Sumatran tiger's forest home a top climate change priority

The 143,000-hectare Berbak National Park in Sumatra has become an official REDD+ Demonstration site, pointing the way to greater financial and political support to tackle illegal logging and deforestation. Forests store large amounts of carbon, so when they are cut down and burned to clear the land this stored carbon is released into the atmosphere. Tropical deforestation generates about 12% of global greenhouse gas emissions. In response to this the UN is designing a mechanism, called REDD+, to help tropical countries protect their forests, and the endangered wildlife within them.

Norway has already committed 1 billion dollars in support of Indonesia’s REDD+ action plan, with the Indonesian government also preparing to use more of its own national budget to save its forests, starting with priority ‘demonstration’ sites like Berbak.
Berbak – an area of forest the size of London – is a key breeding ground for the Sumatran tiger and over the past four years the Zoological Society of London’s (ZSL) camera trap studies have recorded enough photographs of the tiger population to establish the site’s critical role in the future of the subspecies. Every year, however, logging, drainage canals and encroaching farmland damage the forest and the fragile deep peat soils on which it sits. This damage is releasing millions of tonnes of the greenhouse gas, carbon dioxide. Action is urgently needed to save the habitat and reduce carbon emissions.

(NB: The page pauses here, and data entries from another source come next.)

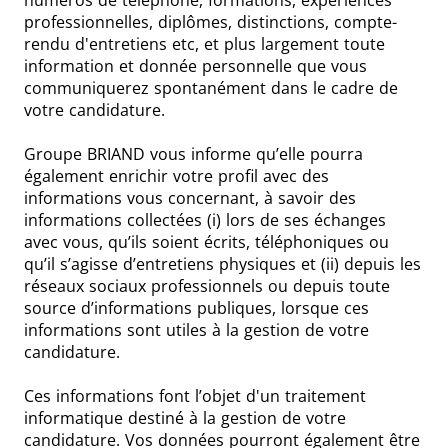
numéros de téléphone, formations, expériences
professionnelles, diplômes, distinctions, compte-
rendu d'entretiens etc, et plus largement toute
information et donnée personnelle que vous
communiquerez spontanément dans le cadre de
votre candidature.
Groupe BRIAND vous informe qu’elle pourra
également enrichir votre profil avec des
informations vous concernant, à savoir des
informations collectées (i) lors de ses échanges
avec vous, qu’ils soient écrits, téléphoniques ou
qu’il s’agisse d’entretiens physiques et (ii) depuis les
réseaux sociaux professionnels ou depuis toute
source d’informations publiques, lorsque ces
informations sont utiles à la gestion de votre
candidature.
Ces informations font l’objet d'un traitement
informatique destiné à la gestion de votre
candidature. Vos données pourront également être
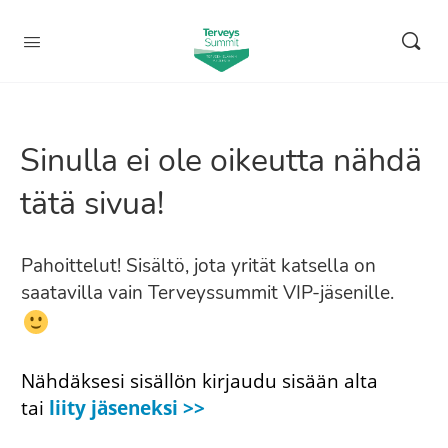
Sinulla ei ole oikeutta nähdä
tätä sivua!
Pahoittelut! Sisältö, jota yrität katsella on
saatavilla vain Terveyssummit VIP-jäsenille.
Nähdäksesi sisällön kirjaudu sisään alta
tai
liity jäseneksi >>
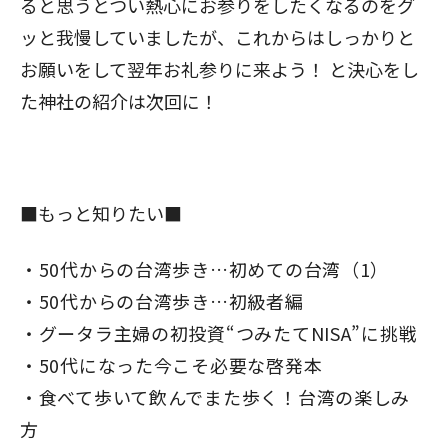
ると思うとつい熱心にお参りをしたくなるのをグ
ッと我慢していましたが、これからはしっかりと
お願いをして翌年お礼参りに来よう！ と決心をし
た神社の紹介は次回に！
■もっと知りたい■
50代からの台湾歩き…初めての台湾（1）
50代からの台湾歩き…初級者編
グータラ主婦の初投資“つみたてNISA”に挑戦
50代になった今こそ必要な啓発本
食べて歩いて飲んでまた歩く！台湾の楽しみ
方
閉じる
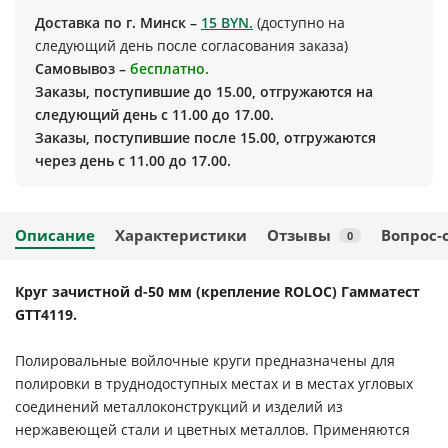
Доставка по г. Минск –
15 BYN.
(доступно на
следующий день после согласования заказа)
Самовывоз –
бесплатно.
Заказы, поступившие до 15.00, отгружаются на
следующий день с 11.00 до 17.00.
Заказы, поступившие после 15.00, отгружаются
через день с 11.00 до 17.00.
Описание
Характеристики
Отзывы
Вопрос-
0
Круг зачистной d-50 мм (крепление ROLOC) Гамматест
GTT4119.
Полировальные войлочные круги предназначены для
полировки в труднодоступных местах и в местах угловых
соединений металлоконструкций и изделий из
нержавеющей стали и цветных металлов. Применяются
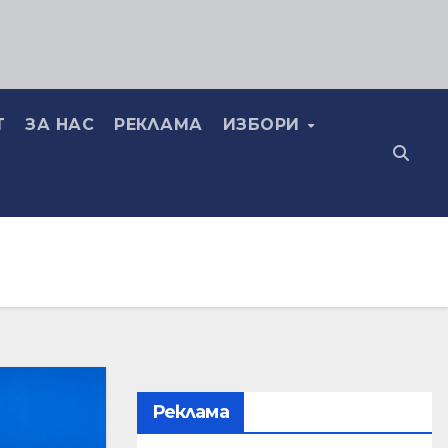
Т
ЗА НАС
РЕКЛАМА
ИЗБОРИ
Реклама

Since 2009, ZSL has led the ‘Berbak Carbon Initiative’ alongside the National Park agency, gathering the evidence base for the Indonesian government’s decision. Berbak’s approval as an official REDD+ demonstration site gives a green light for efforts to be ramped up to save its threatened carbon and biodiversity.

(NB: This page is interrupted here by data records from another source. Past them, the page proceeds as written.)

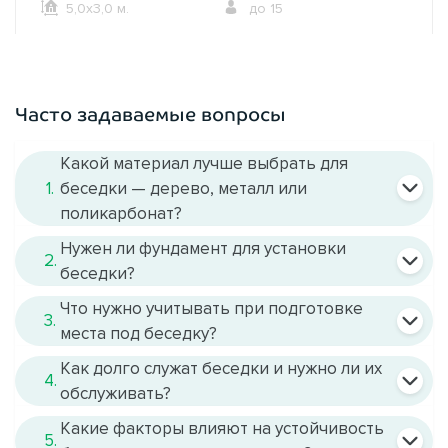
5,0х3,0 м.
до 15
ОФОРМИТЬ ЗАКАЗ
Часто задаваемые вопросы
Какой материал лучше выбрать для
1.
беседки — дерево, металл или
поликарбонат?
Нужен ли фундамент для установки
2.
беседки?
Что нужно учитывать при подготовке
Дерево
3.
места под беседку?
Как долго служат беседки и нужно ли их
4.
обслуживать?
Деревянные беседки
Какие факторы влияют на устойчивость
5.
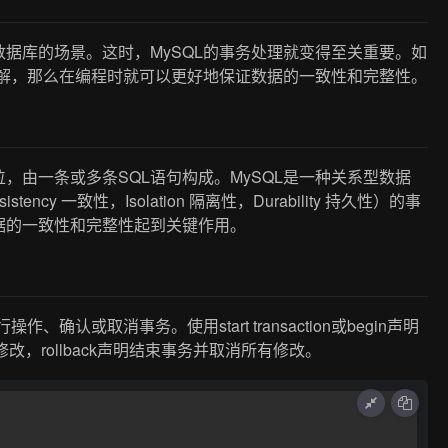
据库的场景。这时，MySQL的事务处理就变得至关重要。如
理解，那么在编程时就可以更好地保证数据的一致性和完整性。
，由一条或多条SQL语句构成。MySQL是一种关系型数据
tency 一致性，Isolation 隔离性，Durability 持久性）的事
据的一致性和完整性起到关键作用。
认或取消事务。使用start transaction或begin声明
改，rollback声明结束事务并取消所有修改。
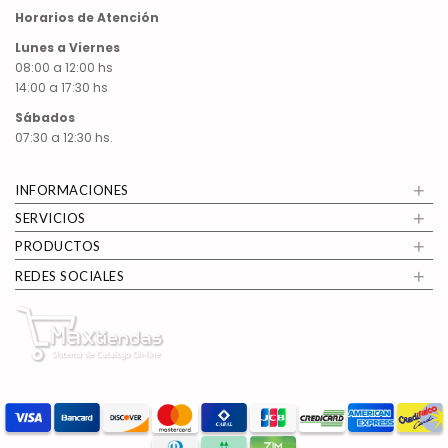
Horarios de Atención
Lunes a Viernes
08:00 a 12:00 hs
14:00 a 17:30 hs
Sábados
07:30 a 12:30 hs.
+
INFORMACIONES
+
SERVICIOS
+
PRODUCTOS
+
REDES SOCIALES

Laura D’Arcy, Country Manager for ZSL’s Indonesia Programme says: “We are delighted that our applied biodiversity research and teamwork with the National Park agency has helped to put Berbak on the map in the national REDD+ action plan. Together we are ready to step up our efforts to create long-term benefits for conservation, communities and the climate.”

Over the next five years, ZSL and the National Park agency will aim to make a forest teeming with wildlife financially productive for the Indonesian economy without the need to cut it down and replace it with plantations. Donor countries such as Norway, Germany and the USA, as well as private climate funds will be asked to invest in conservation actions that save Berbak’s massive carbon store while securing its tiger population and improving the livelihoods of local communities surrounding the park. The lessons learned from the project will be shared with other parts of the country that are aiming to curb deforestation, as well as across the globe.

Dr Hayani Suprahman, Head of Berbak National Park, says: “Berbak is one of Indonesia’s most important conservation areas. Its recognition as a priority site in our nation’s efforts to tackle deforestation is a vital stepping stone towards protecting its unique natural heritage for generations to come. My team looks forward to developing our partnership with ZSL as we push forward at a new frontier of international cooperation.”